Waist closure and buttons


Both Nocturne designs fasten with buttons going all the way down the front. One of the main gripes I had with the cardigan and that I heard others express too was that the buttons were plain white ones and covered with a layer of the same mesh fabric. Something that would’ve worked with a more opaque material resulted in the buttons being much lighter in colour and looking a little bit cheap. The buttonholes are also cut into a doubled up layer of the mesh, which keeps that part of the design light and flowy, but always has me worried about accidentally causing damage. These have both been fixed with the overdress: the main buttons are now a warm wine red colour at the base, as well as covered with the mesh, and the buttonhole side is secured with a sturdier placket in the same warm wine red. Sure, it’s less of a seamless effect when worn and that front placket will stand out, however, as it’s not isolated (see below), it shouldn’t give you that much of a Moitie Cross OP lookalike effect.


In addition, the size flexibility of the cardigan was down to a loose design that’s adjusted with ribbons threaded through two channels going across the torso. A very classic design, though one that will test one’s bow and ribbon-tying skills, as well as that may require a bit of faffing to ensure an even gathering around that area. (And may require keeping an eye on the ribbons untying themselves, which is something that happened to me before.) The overdress, however, utilises a tried and tested elastic channel, single as opposed to double, meaning that by default a similar volume of fabric is already cinched a bit and will expand on the wearer as needed. Since that channel is done in the same fabric as the buttonhole placket, it offers visual consistency across the designs.

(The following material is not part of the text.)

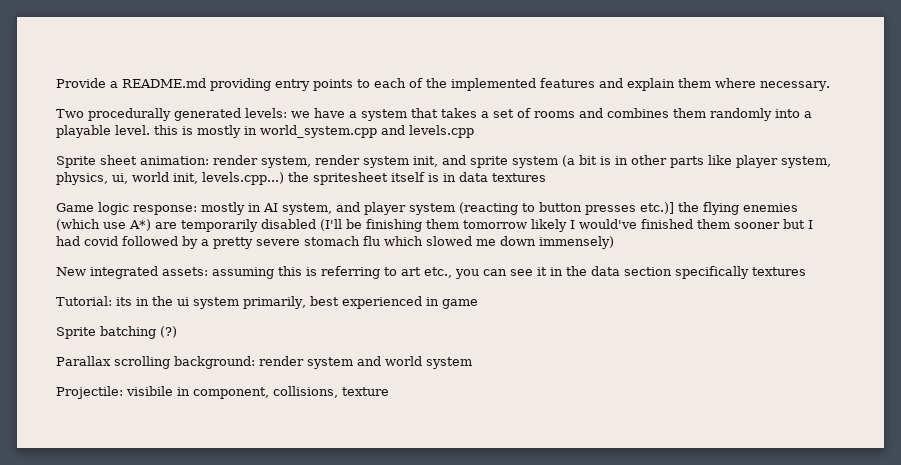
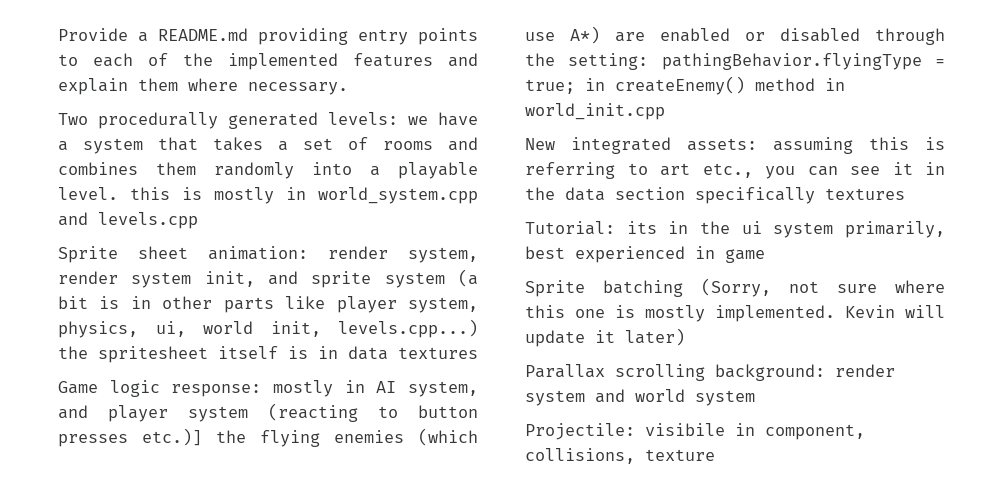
[181,219,813,232] [56,236,614,249] temporarily disabled (I'll be finishing them tomorrow likely I would've finished them sooner but I had covid followed by a pretty severe stomach flu which slowed me down immensely) -> [660,28,945,45] [525,53,945,70] [525,76,845,95] [525,103,665,120] enabled or disabled through the setting: pathingBehavior.flyingType = true; in createEnemy() method in world_init.cpp
[160,326,177,338] (?) -> [701,278,945,297] [525,305,945,322] [525,328,685,347] (Sorry, not sure where this one is mostly implemented. Kevin will update it later)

Neckline design and lace colour


The added size flexibility with the overdress design has extended to the neckline. Where the cardigan’s neckline overlocked into place, offering no movement in that area, the overdress has another panel of elastic there. This immediately widens the range of sizes that can be accommodated and depending on your body frame, it may allow for more fun styling options if you are able to extend that neckline to be off the shoulder. It’s generous enough for that to be an option for me, though I am relatively average in that area at 36cm shoulders.



More noticeably, however, if harder to photograph, is that even though the lace design is the same on both the cardigan and the overdress, the one on the overdress is a different colour. Wine red is notoriously tricky to photograph accurately, though you can see that whilst the cardigan is the same shade and tone throughout, the lace on the overdress is cooler and almost purplish. The main mesh is the same across both designs, even though they seem to photograph slightly differently, making the cooler lace of the overdress stand out a little more. This might not be an issue for some and I certainly don’t foresee it being an issue for me when worn, but it may bother others.


Built-in gathering channels

One feature that the cardigan doesn’t have at all that’s introduced in the overdress are built-in gathering channels: two on the front and two at the back. Atelier Pierrot loves a bustle look, so it makes sense that they’d include that feature for their customers’ ease. Even more so as all the social media promotion of the overdress was focused on highlighting how versatile it is. Having built-in gathering channels makes achieving that look with no pins, no pain, and in no time. Moreover, as the shorter length of the overskirt (more traditional lolita length than the cardigan’s near midi) inherently works better with prints, being able to throw an overdress without having to resign yourself to hiding the print for the day is a big plus. 



Hopefully this comparison helps anyone who may have been considering getting a Nocturne and wasn’t sure which one to go for. And if you missed your chance by the time you’re seeing this post, at least you’ll know now whenever one appears on the second hand market.